TEXTAUSZUG:
━━━━━━━━━━━━━━━━

Die Beklagte beging mit Karl A*** vom 25. August 1985 bis 31. August 1985 mehrmals Ehebruch. Der Mann wurde deshalb strafgerichtlich verurteilt. Er hält sich dennoch wiederholt in der Ehewohnung auf. Die Beklagte wurde deshalb rechtskräftig verurteilt, es zu unterlassen, Karl A*** das Betreten der Ehewohnung der Streitteile zu gestatten (Entscheidung des Obersten Gerichtshofes vom 26. Mai 1988, 8 Ob 529/88). Der Kläger, dem im September 1985 bekannt wurde, daß die Beklagte einen Freund hat, ist seither nicht mehr bereit, die Wohnungskosten für die Klägerin und ihre aus einer anderen Ehe stammenden Kinder zu tragen.

Rechtlich beurteilte das Erstgericht den Sachverhalt dahin, zwischen den Streitteilen sei eine stillschweigende Vereinbarung des Inhaltes zustande gekommen, daß der Kläger allein die Kosten der ehelichen Wohnung trage. Eine derartige stillschweigende vermögensrechtliche Vereinbarung werde nach Übung des redlichen Verkehrs mit Rücksicht auf das Wesen der Ehe und die daraus resultierenden Treupflichten regelmäßig auf Grundlage einer funktionierenden Ehe geschlossen. Durch den Ehebruch der Beklagten sei aber eine typische Voraussetzung für diese vermögensrechtliche Vereinbarung weggefallen, sodaß der Kläger berechtigt sei, von der Beklagten die auf sie und ihre Kinder entfallenden Kosten der Wohnung, die nach Zahl der sie benützenden Personen aufzuteilen sei, zu begehren.

Das Berufungsgericht bestätigte die erstgerichtliche Entscheidung derart, daß die Beklagte wegen Verwirkung ihres Unterhaltsanspruches die auf sie entfallenden Kosten der Wohnung, d. h. ein Fünftel der Gesamtkosten (für 24 Monate vom 1. Dezember 1985 bis Schluß der Verhandlung in erster Instanz) = 26.400 S, dem Kläger zu ersetzen habe.

━━━━━━━━━━━━━━━━

VORLIEGENDES MATERIAL:
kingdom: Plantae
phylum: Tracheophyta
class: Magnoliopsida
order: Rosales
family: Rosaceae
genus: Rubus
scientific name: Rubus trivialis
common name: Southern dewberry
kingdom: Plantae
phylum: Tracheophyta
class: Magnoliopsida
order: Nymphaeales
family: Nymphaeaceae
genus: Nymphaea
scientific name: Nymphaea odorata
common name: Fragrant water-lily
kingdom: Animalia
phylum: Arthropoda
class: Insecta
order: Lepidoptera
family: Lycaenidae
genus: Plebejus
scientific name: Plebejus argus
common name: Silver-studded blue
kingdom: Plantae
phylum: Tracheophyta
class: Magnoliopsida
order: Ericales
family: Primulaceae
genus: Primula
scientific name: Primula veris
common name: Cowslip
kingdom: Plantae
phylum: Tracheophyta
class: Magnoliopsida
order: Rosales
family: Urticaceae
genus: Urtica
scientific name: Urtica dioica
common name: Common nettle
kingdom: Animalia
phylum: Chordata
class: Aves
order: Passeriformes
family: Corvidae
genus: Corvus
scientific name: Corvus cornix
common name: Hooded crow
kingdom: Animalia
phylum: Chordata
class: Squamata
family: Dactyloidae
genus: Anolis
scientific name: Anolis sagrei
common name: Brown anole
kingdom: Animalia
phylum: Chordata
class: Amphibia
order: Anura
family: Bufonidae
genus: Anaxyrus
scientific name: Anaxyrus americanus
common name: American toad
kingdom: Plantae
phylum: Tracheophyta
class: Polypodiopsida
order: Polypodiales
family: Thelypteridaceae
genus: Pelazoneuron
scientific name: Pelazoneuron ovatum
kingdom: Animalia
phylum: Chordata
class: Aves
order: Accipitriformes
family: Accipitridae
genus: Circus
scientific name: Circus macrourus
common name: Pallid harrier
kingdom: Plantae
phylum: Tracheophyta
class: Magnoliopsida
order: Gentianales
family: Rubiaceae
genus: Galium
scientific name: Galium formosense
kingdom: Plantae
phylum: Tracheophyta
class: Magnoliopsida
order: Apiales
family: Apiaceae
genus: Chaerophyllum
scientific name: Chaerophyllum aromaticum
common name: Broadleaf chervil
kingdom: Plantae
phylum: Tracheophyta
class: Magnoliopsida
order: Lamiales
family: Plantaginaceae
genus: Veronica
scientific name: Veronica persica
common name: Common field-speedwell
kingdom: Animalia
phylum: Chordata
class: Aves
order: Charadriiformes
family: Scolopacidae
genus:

━━━━━━━━━━━━━━━━

GEFORDERT IST:
Schreibe aus dem Auszug zur Wohnungskostenklage den Abschnitt von "Das Berufungsgericht bestätigte" bis einschließlich "zu ersetzen habe." wortgetreu ab.

ANTWORT:
Das Berufungsgericht bestätigte die erstgerichtliche Entscheidung derart, daß die Beklagte wegen Verwirkung ihres Unterhaltsanspruches die auf sie entfallenden Kosten der Wohnung, d. h. ein Fünftel der Gesamtkosten (für 24 Monate vom 1. Dezember 1985 bis Schluß der Verhandlung in erster Instanz) = 26.400 S, dem Kläger zu ersetzen habe.